The lowdown on online study (May 2007)
And you thought the big story at Macquarie University was the fate of hundreds
of thousands of dollars in student funds? Nope - it's the treacherous nature of
iLecture, the digital streaming service much patronised by students who sleep
in.
"iLecture is a dangerous beast," says MaryJane, posting as a fourth-year
student in an online debate about hot lecturers at Macquarie. "[iLecture] makes
you think someone is sexy as hell, only to be let down when you Google their
name or actually attend a lecture. It has broken my heart many times."
High-flying Chancellor (May 2007)
Alan Finkel, Monash Uni's new Chancellor, is boldly going where no Chancellor has gone before. He's
one of the few Australians to pony up the $267,000 for Richard Branson's Virgin
Galactic space flight.
A Monash graduate, electrical engineer and
neuroscientist, Finkel put together a successful biotech company, Axon
Instruments, which was recently sold to US interests. A popular science enthusiast, he
stands behind the science magazine Cosmos.
Cultural theory raids the fridge (April 2007)
Perusing the latest Journal of Consumer Culture (as you do!), Snitch came across
an illuminating piece of research by a couple of Canadian and British
researchers, respectively named Hand and Shove.
Condensing Practices: Ways of
Living with a Freezer, by Martin Hand of Queens University and Elizabeth Shove
of Lancaster, suggests the act of shoving your hand in the freezer means much
more than you probably realise. Interviews with "representatives of 40
households" provide "new insight into the ways in which discursive material and
temporal aspects of daily life condense around the freezer.

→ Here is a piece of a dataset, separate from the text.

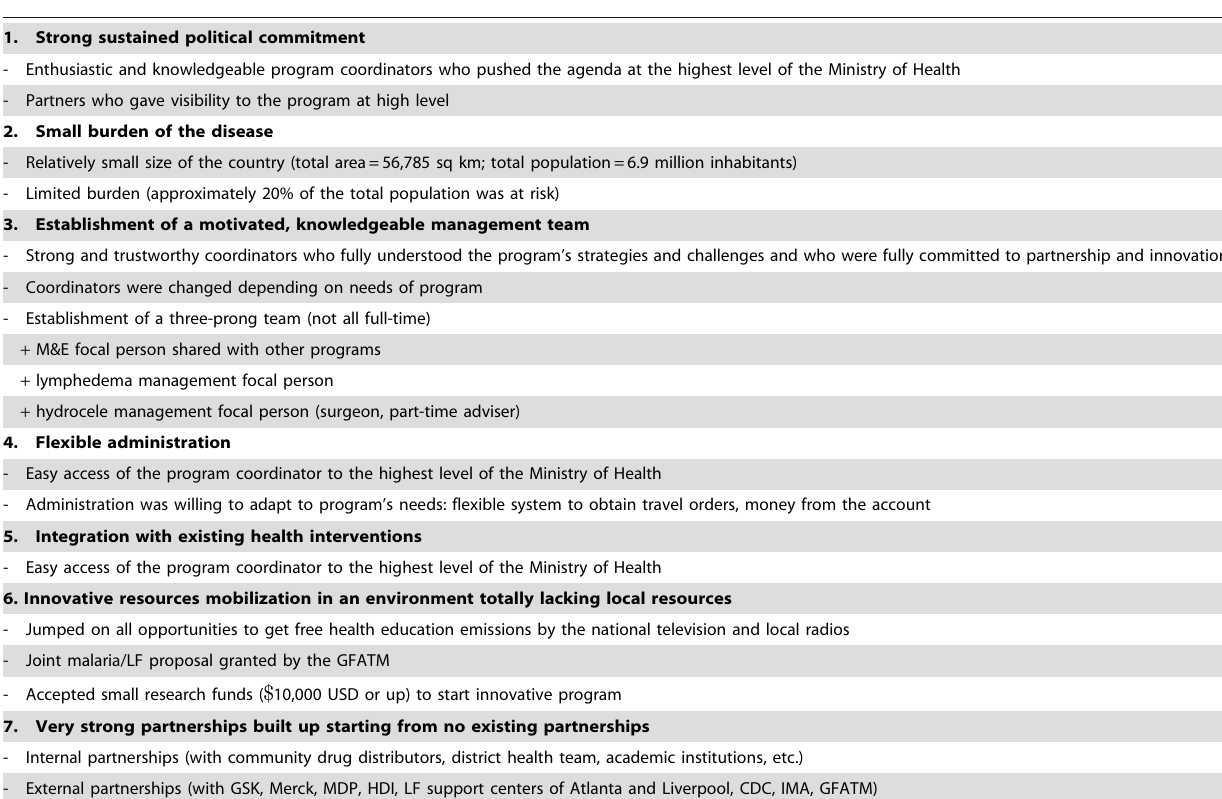
Table 2. Determinants of success of the National Program to Eliminate Lymphatic Filariasis in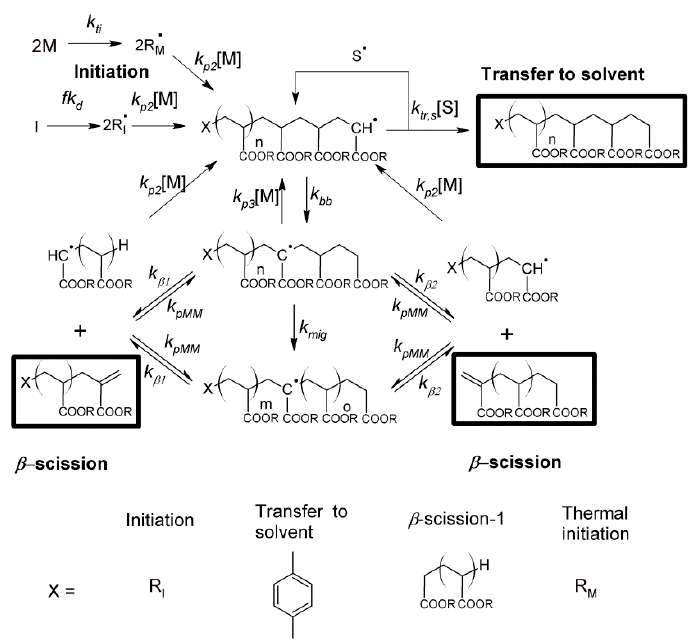
Scheme 1. Reaction pathway in synthesis of alkyl acrylates.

We show how
different ways of living with a freezer are negotiated and maintained ... We
suggest that concepts like those of 'domestication' and 'normalisation' fail to
capture the persistently dynamic status of material objects in daily life, or
their constitutive role in systems of social order. In response, we argue for an
analysis of 'normalisation' as an ongoing achievement, and for an interpretation
of freezing as a surprisingly performative process involving the active
integration of materials, ideologies and skills."